Ces résultats sont particulièrement importants au regard de la remontée actuelle du niveau des mers qui est une des manifestations les plus préoccupantes du réchauffement climatique. Depuis le début du xxe siècle, les enregistrements marégraphiques suggèrent une hausse du niveau de la mer de 1,5 à 2 mm/an. Plus récemment, les observations des satellites altimétriques indiquent une hausse moyenne globale de 3,3 mm/an sur les deux dernières décennies. Cette augmentation est attribuée au réchauffement global de la planète depuis un siècle. Si l’estimation de leurs contributions respectives fait encore l’objet de recherches actives, il est établi que l’expansion thermique des océans et la fonte des calottes polaires, Groenland et Antarctique, et des glaciers de montagne en sont les causes majeures.

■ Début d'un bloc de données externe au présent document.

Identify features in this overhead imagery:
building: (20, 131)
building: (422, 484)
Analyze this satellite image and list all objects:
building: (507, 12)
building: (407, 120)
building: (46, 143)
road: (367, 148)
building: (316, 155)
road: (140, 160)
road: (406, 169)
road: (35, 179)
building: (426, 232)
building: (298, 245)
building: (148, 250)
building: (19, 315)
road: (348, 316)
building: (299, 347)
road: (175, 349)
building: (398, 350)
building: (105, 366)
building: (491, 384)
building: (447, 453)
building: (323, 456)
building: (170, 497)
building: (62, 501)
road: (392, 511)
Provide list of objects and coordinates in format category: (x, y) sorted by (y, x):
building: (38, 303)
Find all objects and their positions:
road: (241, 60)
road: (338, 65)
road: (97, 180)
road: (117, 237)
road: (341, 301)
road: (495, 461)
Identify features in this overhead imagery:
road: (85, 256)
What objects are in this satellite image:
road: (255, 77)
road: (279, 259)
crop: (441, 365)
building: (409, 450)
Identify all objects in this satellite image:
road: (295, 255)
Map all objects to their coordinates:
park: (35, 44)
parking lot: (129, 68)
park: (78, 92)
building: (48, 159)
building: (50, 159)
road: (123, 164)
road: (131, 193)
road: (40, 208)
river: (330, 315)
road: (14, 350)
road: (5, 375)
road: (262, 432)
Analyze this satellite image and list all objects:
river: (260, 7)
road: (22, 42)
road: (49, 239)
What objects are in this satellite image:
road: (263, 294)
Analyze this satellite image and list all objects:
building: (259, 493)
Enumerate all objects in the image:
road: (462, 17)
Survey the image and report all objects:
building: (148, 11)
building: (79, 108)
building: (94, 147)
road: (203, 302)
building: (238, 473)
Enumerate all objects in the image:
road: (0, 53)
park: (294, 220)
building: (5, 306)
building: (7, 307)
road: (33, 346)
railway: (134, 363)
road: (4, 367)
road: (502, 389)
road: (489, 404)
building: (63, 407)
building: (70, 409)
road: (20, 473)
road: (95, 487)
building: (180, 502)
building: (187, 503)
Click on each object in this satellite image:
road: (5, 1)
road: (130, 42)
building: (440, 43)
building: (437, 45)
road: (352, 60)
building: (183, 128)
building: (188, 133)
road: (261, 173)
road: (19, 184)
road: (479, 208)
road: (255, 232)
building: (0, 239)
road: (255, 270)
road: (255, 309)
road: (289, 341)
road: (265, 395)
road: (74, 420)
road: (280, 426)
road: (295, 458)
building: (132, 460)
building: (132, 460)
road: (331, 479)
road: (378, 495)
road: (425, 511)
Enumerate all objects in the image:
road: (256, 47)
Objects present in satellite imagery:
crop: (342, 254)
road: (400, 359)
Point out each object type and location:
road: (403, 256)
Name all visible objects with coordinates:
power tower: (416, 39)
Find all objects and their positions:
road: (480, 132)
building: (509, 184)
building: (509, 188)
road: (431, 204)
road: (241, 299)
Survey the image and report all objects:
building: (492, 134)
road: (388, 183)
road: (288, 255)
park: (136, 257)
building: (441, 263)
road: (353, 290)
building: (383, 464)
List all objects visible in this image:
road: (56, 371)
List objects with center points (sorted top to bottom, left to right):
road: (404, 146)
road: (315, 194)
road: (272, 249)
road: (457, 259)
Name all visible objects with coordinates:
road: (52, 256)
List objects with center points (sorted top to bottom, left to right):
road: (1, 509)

Les compilations du dernier rapport du GIEC (2007) indiquent que la remontée du niveau marin à l’horizon 2100 devrait se situer entre 20 à 60 cm, selon les différents scénarios des émissions de gaz à effet de serre. Néanmoins, comme le précise ce rapport, les modèles climatiques utilisés jusqu’en 2007 ne simulent pas de façon réaliste la dynamique des calottes polaires en réponse au réchauffement mondial. Les projections du GIEC de 2007, ne sont donc considérées que comme des limites inférieures de la remontée du niveau marin. Les simulations les plus récentes s’appuyant sur des modèles statistiques semi-empiriques suggèrent une remontée du niveau marin comprise entre 60 et 180 cm à l’année 2100. Comme on le voit, l’enjeu est de taille puisque environ 3,2 milliards de personnes, soit la moitié de population mondiale, habitent sur une côte ou à moins de 200 km d’un littoral et un dixième de la population vit aujourd’hui à moins de 10 mètres au dessus du niveau de la mer.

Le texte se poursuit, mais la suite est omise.